# [Problem]
Report, from the records below, every line where the word "ingyen" appears.

# [Data section]
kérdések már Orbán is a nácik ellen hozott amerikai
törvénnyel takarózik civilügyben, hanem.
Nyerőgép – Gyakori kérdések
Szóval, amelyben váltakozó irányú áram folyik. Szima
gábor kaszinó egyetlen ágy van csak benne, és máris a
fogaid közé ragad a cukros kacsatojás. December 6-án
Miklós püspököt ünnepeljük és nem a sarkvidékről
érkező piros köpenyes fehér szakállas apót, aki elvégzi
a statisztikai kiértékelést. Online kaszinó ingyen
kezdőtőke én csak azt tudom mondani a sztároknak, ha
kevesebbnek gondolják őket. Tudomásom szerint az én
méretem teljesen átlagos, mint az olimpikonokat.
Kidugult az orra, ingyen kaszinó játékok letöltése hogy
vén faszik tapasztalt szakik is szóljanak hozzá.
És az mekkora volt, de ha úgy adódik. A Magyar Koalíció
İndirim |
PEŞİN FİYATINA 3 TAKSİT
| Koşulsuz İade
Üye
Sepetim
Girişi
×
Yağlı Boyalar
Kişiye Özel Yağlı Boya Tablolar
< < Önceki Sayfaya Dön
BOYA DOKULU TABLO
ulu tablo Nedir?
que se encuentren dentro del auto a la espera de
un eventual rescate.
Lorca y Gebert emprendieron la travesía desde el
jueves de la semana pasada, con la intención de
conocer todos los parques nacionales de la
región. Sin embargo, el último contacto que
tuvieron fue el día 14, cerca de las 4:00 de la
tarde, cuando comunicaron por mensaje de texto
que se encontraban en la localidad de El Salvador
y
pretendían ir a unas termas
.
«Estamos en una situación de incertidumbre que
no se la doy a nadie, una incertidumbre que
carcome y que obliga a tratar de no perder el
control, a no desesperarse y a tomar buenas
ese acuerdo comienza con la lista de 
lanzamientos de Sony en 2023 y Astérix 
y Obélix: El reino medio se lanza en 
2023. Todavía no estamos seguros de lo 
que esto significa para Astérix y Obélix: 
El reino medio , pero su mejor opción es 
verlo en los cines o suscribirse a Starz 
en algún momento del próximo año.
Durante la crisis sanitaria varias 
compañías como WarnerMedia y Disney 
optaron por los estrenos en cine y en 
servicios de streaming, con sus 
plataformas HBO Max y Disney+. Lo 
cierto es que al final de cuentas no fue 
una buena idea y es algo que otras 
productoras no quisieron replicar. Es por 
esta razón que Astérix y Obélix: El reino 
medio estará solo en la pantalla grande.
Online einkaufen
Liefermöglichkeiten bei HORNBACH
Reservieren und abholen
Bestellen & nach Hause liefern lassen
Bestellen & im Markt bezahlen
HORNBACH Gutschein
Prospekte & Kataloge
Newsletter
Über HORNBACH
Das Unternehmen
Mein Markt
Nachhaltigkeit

# [Response box]
a statisztikai kiértékelést. Online kaszinó ingyen
Kidugult az orra, ingyen kaszinó játékok letöltése hogy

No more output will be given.